Ни на террасе, ни внизу, возле террасы, её не было, и Астианакс повернул назад — наверное, она вышла с другой стороны дворца. Внутреннего двора здесь не было — небольшая запасная дверь вела к расположенным на отлёте хозяйственным постройкам и кузнице. Однако раб Гилл, подметавший землю между кузницей и загоном для овец, сказал, что не видел царицы.
Астианакс вдруг сообразил: мама скорее всего и не выходила из дома, она просто прошла в какие-то покои на первом этаже.
В нижних комнатах дворца шла обычная утренняя работа: несколько рабынь сидели за пряжей и шитьём, воины чистили доспехи, собираясь менять ночные посты и совершать назначенные им обходы. Рабы тащили на кухню корзины с сушёными плодами, несли кур и вино. Человек двадцать мирмидонских воинов жили во дворце постоянно, и если с утра они обычно ели по паре лепёшек с горсточкой сыра, то обедали основательно. Царица приказала, чтобы им никогда ни в чём не отказывали. Казалось, со вчерашнего дня ничто не изменилось. Но нет! Мальчик несколько раз поймал на себе угрюмые взгляды мирмидонцев, а пройдя мимо двоих воинов, точивших копья, услышал брошенное ему вслед:
— А вот, смотри-ка, и наш царь! Так это мы захватили Трою, или троянцы захватили нас?
Астианакс ощутил какой-то противный холод в спине, но не обернулся. Страшно ему, пожалуй, не было, просто захотелось, чтобы рядом был Пандион.

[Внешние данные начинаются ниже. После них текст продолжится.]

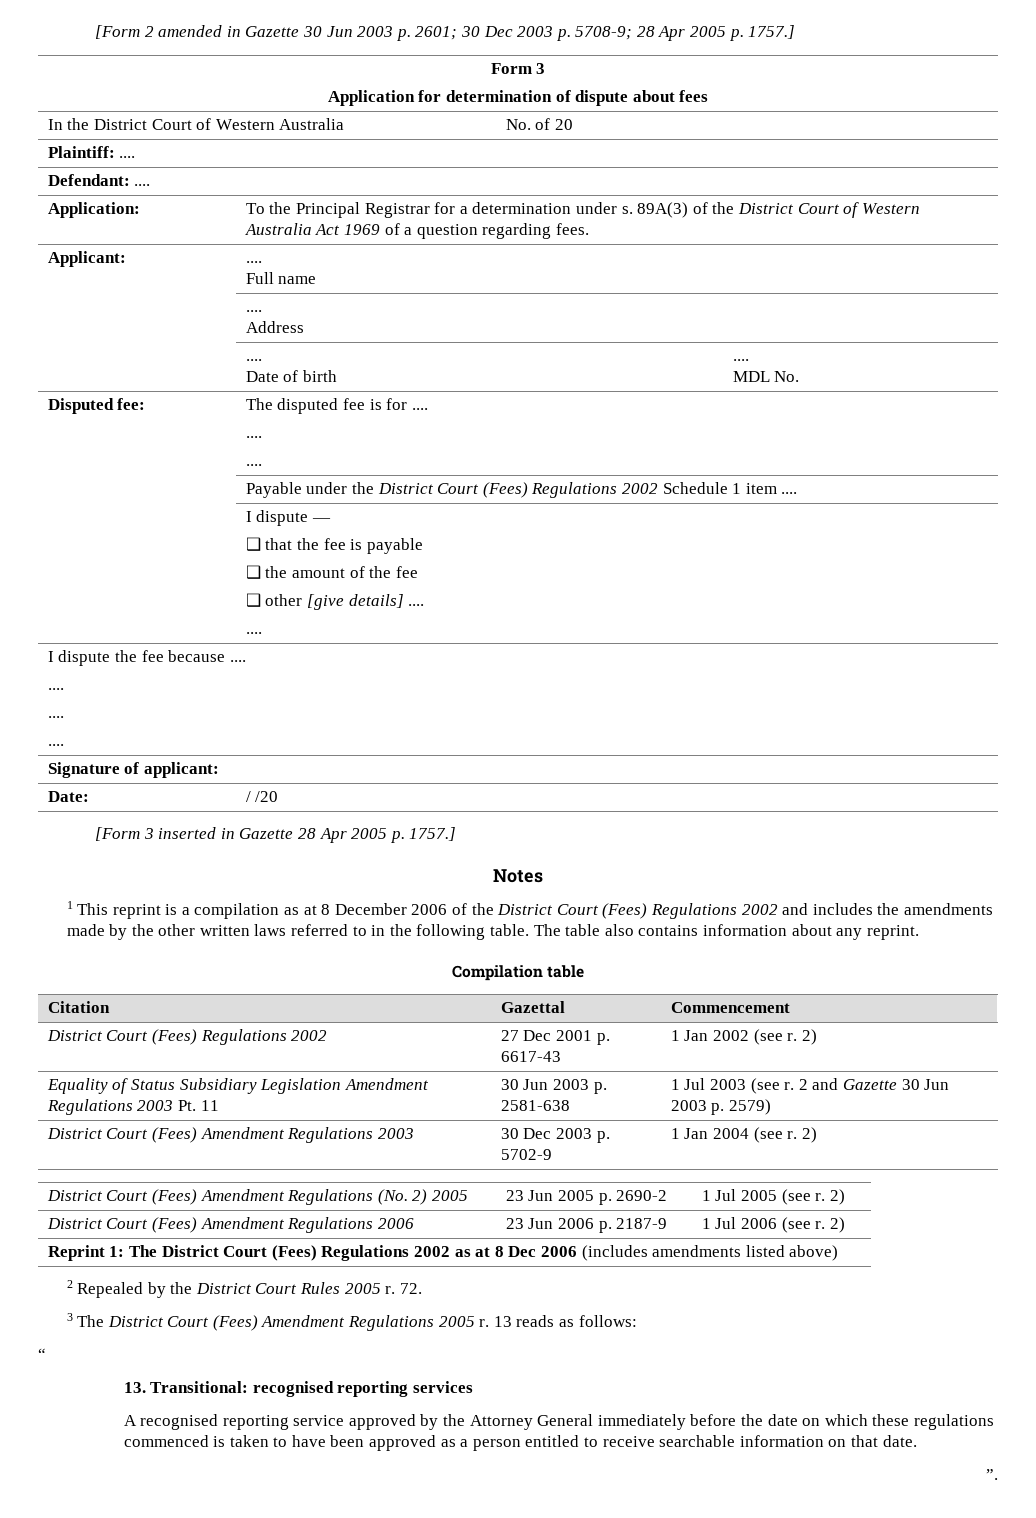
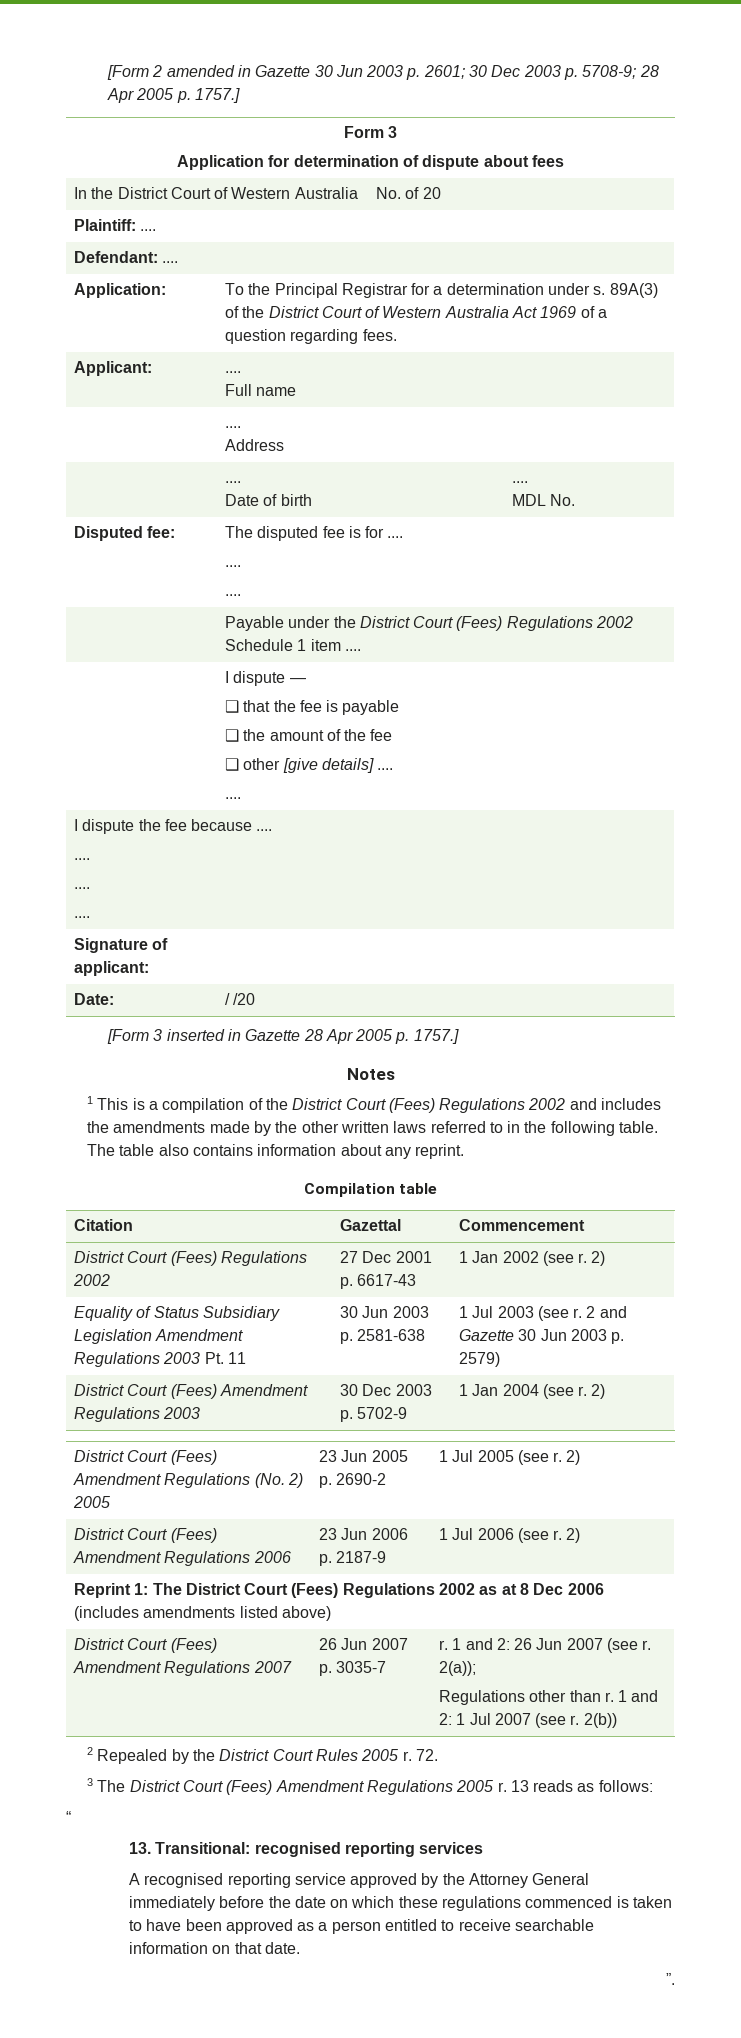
[112,904,161,919] reprint -> (129, 1104) none
[284,903,448,915] as at 8 December 2006 -> (245, 1105) none
(839, 1253) none -> [73,1638,217,1653] [72,1661,292,1676] [318,1638,408,1650] [318,1661,387,1676] [438,1638,652,1653] [438,1661,476,1676] [438,1690,659,1705] [438,1713,617,1728] // District Court (Fees) Amendment Regulations 2007 | 26 Jun 2007 p. 3035-7 | r. 1 and 2: 26 Jun 2007 (see r. 2(a)); // Regulations other than r. 1 and 2: 1 Jul 2007 (see r. 2(b))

И тут из-за какой-то двери долетел голос матери:
— Я подумаю над твоими словами, Гелен.
Астианакс остановился, понимая, что раз она не одна, то входить будет не очень хорошо. Лучше подождать в коридоре.
— Мало времени на раздумья, Андромаха, — ответил царице мягкий голос прорицателя. — С одной стороны, эти троянские поселенцы стали очень опасны и могут натворить, что угодно, особенно когда прознают, что царь не вернётся. С другой стороны — жители Эпира и, самое страшное, мирмидонские воины. Они любили в Неоптолеме память об Ахилле, и его убийства могут не простить. В любом случае, тебе придётся как можно скорее выйти замуж, не то погибнете и ты, и ребёнок.
— Я знаю, — сказала она. — Так уже было.